* Dataset records:
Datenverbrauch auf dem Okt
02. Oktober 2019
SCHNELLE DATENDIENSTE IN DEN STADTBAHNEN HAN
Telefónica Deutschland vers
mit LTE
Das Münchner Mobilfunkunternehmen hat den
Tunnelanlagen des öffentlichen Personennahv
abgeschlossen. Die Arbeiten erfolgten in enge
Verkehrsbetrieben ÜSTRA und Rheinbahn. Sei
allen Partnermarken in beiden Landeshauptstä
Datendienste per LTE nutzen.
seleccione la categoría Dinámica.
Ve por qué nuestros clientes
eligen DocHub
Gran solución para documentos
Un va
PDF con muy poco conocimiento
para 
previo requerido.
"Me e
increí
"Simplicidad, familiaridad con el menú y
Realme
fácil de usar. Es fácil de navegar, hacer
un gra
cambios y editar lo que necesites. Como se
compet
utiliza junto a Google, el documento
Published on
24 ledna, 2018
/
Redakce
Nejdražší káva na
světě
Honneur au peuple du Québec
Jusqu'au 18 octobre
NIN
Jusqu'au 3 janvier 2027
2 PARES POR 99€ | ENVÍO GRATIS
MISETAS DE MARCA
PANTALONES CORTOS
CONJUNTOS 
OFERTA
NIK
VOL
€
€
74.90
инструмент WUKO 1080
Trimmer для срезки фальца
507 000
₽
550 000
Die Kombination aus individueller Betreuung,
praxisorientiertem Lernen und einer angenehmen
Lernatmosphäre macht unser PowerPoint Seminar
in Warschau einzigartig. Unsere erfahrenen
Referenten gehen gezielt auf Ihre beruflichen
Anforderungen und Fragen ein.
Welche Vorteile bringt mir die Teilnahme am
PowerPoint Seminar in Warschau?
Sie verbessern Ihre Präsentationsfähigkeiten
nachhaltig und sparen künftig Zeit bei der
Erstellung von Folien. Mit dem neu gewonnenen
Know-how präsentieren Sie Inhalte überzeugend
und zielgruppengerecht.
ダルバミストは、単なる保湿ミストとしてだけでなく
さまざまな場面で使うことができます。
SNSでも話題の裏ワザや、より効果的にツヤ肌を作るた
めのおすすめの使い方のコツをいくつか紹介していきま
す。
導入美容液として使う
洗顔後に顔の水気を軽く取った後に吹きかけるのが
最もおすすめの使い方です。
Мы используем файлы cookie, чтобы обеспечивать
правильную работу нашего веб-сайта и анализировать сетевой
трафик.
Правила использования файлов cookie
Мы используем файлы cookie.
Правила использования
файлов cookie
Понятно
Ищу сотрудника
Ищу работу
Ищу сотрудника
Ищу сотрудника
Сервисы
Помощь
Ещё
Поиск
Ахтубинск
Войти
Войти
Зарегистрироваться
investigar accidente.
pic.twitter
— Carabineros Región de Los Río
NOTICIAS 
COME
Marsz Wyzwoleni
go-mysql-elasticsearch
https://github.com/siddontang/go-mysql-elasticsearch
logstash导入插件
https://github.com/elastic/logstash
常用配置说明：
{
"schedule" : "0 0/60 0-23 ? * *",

* Written task:
State how many lines of the material contain the string "Seminar", treating uppercase and lowercase as different. Reply with the number alone.

* Result of this exercise:
2